The Inference Approach to Business Rules Modelling
The inference1 approach to business rules modelling is drawn from knowledge engineering theory. A program that uses the inference approach to modelling business rules is known as an expert system.
An expert system contains knowledge derived from an expert in some domain. This knowledge is used to help individuals using the expert system solve some problem in that domain. An expert system whose knowledge is expressed in rule form is called a rule-based system.
An expert system has the following components:
- Knowledge base – domain-specific problem solving knowledge
- Facts – what we know at any time about the problem that we are working on
- Rules – atomic relationships between the facts
- Inference Engine – applies the knowledge in the knowledge base to problem solving
An expert system employs an inference engine to use information in the knowledge base to deduce a conclusion when given some facts. It is an algorithm (or series of steps) used to solve a problem. A knowledge base is a collection of information stored in a structured fashion.
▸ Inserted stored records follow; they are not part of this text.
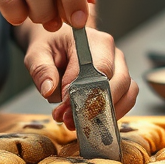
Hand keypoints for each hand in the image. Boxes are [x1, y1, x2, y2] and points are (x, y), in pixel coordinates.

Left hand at [22, 24, 137, 128]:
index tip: (63, 110)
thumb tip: (50, 89)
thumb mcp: (37, 53)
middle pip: (118, 83)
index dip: (82, 94)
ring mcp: (120, 66)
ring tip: (80, 123)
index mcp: (93, 40)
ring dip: (106, 113)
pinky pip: (127, 99)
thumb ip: (42, 70)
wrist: (58, 42)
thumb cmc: (51, 45)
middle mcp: (112, 52)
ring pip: (127, 92)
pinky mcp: (122, 81)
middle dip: (95, 107)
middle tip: (70, 120)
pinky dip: (112, 113)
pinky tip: (93, 120)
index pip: (96, 71)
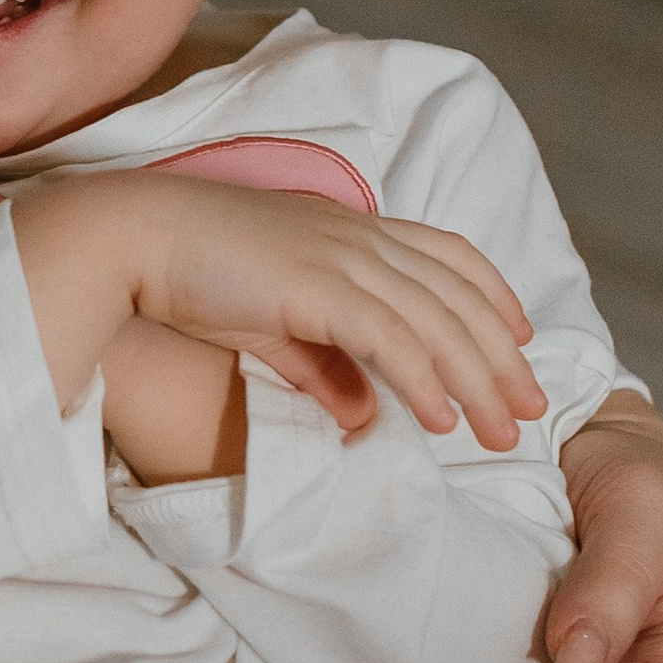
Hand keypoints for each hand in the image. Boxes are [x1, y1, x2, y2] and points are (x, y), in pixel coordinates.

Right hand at [21, 172, 545, 447]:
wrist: (131, 238)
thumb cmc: (188, 271)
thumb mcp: (269, 321)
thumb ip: (320, 365)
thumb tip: (362, 417)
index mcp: (349, 228)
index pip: (447, 252)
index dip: (491, 293)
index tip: (520, 336)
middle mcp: (357, 235)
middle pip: (457, 296)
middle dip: (502, 356)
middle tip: (531, 408)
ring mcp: (340, 257)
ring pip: (436, 323)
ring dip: (478, 381)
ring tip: (502, 434)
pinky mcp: (317, 287)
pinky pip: (391, 339)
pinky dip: (425, 380)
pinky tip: (444, 419)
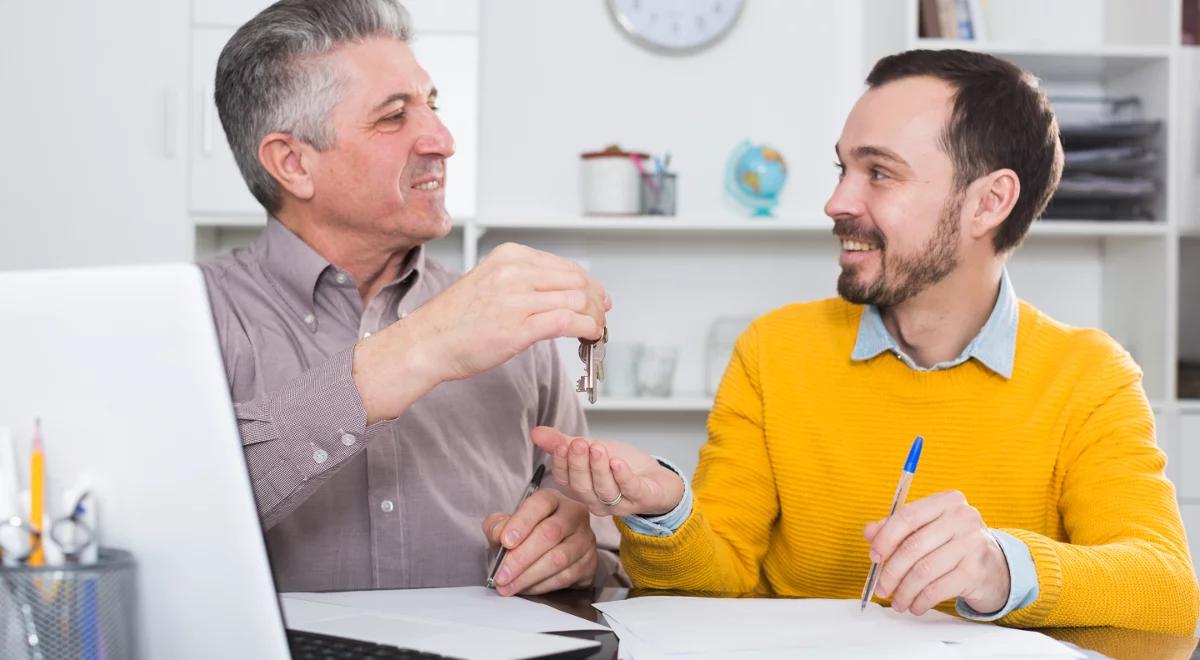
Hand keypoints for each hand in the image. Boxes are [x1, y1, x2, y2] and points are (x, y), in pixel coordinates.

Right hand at [354, 243, 609, 422]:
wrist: (426, 343)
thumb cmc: (455, 321)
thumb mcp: (490, 283)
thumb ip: (524, 282)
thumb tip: (563, 291)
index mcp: (509, 256)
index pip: (564, 265)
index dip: (588, 284)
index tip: (598, 298)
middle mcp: (514, 271)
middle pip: (577, 280)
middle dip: (596, 300)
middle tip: (601, 317)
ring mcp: (517, 299)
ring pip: (577, 299)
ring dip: (594, 317)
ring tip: (594, 331)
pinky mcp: (519, 327)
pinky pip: (568, 322)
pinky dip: (587, 329)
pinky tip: (589, 336)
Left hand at [481, 489, 597, 595]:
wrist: (556, 551)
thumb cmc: (530, 534)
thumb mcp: (509, 524)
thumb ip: (498, 525)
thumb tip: (498, 533)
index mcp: (552, 499)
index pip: (540, 504)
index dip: (522, 522)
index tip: (505, 541)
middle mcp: (573, 515)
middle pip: (550, 533)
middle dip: (521, 557)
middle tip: (502, 574)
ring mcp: (584, 539)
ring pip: (558, 559)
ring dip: (529, 576)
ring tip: (509, 586)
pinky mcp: (589, 562)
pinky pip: (565, 577)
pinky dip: (541, 586)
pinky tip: (526, 588)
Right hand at [531, 426, 685, 517]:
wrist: (655, 479)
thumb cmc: (620, 466)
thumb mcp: (590, 449)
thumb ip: (563, 442)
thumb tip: (535, 432)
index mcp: (581, 488)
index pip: (564, 479)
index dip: (561, 463)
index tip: (561, 444)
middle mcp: (596, 500)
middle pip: (582, 486)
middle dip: (578, 464)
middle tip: (578, 444)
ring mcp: (618, 502)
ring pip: (603, 489)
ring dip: (599, 468)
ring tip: (597, 447)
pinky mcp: (641, 498)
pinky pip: (629, 489)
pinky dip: (622, 476)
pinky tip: (617, 462)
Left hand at [864, 490, 1009, 615]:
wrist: (995, 566)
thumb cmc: (954, 544)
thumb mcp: (927, 528)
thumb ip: (897, 527)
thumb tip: (869, 532)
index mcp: (947, 501)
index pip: (908, 516)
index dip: (886, 538)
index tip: (874, 556)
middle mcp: (963, 518)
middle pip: (914, 546)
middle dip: (891, 571)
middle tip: (882, 587)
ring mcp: (972, 544)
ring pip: (924, 570)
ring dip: (905, 591)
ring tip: (898, 601)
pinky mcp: (976, 570)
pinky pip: (938, 588)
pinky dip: (921, 600)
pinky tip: (915, 605)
The inference approach to business rules modelling involves atomic rules (rules that cannot be broken down any further) and an inference algorithm that determines, from known facts, which of the atomic rules should be applied, and in what order, to determine a new fact or facts. This algorithm does not need a human to directly express the steps required to determine those facts. The rules are in the form IF <some conditions> THEN <some consequences>.
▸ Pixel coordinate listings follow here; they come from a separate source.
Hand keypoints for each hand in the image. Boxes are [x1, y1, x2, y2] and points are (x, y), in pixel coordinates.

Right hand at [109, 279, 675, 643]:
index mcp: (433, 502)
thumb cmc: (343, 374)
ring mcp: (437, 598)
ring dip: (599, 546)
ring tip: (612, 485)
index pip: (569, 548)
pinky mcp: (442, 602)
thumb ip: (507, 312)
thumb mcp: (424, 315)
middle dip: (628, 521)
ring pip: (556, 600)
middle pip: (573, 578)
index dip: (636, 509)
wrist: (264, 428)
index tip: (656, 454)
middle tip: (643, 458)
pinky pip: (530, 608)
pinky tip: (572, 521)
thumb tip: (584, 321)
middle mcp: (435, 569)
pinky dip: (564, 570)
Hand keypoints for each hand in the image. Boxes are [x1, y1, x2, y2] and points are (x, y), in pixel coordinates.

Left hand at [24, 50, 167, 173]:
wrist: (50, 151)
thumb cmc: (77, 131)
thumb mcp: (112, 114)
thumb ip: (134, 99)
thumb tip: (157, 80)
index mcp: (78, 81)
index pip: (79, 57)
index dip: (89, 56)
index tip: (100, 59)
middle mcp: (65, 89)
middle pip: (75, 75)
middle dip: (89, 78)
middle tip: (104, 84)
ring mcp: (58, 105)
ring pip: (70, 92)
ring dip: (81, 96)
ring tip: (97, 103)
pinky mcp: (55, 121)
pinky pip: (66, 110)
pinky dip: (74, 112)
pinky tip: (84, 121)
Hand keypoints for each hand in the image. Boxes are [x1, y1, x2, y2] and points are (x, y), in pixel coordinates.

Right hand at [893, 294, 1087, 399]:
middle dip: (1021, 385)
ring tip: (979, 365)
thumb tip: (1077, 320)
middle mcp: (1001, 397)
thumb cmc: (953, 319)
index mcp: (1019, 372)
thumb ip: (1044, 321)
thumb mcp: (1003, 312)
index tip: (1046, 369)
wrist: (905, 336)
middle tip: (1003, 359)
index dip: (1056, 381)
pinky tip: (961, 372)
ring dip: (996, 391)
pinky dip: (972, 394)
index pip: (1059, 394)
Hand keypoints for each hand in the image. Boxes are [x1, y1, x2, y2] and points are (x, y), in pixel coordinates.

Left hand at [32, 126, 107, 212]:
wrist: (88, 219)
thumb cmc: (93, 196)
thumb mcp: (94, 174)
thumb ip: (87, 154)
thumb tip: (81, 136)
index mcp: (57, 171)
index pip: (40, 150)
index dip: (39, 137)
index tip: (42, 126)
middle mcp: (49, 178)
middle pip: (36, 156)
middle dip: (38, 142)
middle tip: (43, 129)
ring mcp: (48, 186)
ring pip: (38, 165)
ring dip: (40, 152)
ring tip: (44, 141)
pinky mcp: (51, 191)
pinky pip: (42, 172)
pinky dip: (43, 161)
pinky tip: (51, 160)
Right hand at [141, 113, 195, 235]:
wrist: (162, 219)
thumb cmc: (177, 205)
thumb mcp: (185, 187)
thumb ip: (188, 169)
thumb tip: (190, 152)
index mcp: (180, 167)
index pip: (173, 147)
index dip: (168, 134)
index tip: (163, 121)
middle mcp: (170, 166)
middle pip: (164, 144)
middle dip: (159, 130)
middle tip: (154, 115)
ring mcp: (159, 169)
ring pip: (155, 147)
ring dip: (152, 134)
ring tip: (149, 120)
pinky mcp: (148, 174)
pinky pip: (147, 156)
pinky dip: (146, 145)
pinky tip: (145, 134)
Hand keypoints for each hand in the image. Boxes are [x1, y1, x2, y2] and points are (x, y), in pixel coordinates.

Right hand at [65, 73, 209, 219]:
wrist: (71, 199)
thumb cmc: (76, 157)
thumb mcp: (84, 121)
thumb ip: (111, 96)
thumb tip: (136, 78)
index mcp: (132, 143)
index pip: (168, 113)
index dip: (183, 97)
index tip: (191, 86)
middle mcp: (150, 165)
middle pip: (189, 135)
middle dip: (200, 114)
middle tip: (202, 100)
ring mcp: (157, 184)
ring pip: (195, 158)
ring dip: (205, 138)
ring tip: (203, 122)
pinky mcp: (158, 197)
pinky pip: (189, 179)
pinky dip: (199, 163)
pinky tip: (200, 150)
Inference in a rule-based system involves:
- Selection of rule candidates that can be used to solve a particular problem
- Choice of one rule to execute at each step in the process of deducing a conclusion
- Deduction of a conclusion
Inference is achieved using a forward-chaining algorithm or a backward-chaining algorithm. A backward-chaining algorithm works backward from a conclusion to be proved to determine if there are known facts that can be used to prove the truth of the conclusions. A forward-chaining algorithm works from the initial facts to infer the conclusion (i.e. concluding fact). A commonly used forward-chaining algorithm is the RETE algorithm.
- To clarify, we do not intend the term ‘inference’ to imply all possible algorithms that provides an answer. We specifically intend the term `inference’ to exclude algorithms that are comprised entirely of formally declared logic.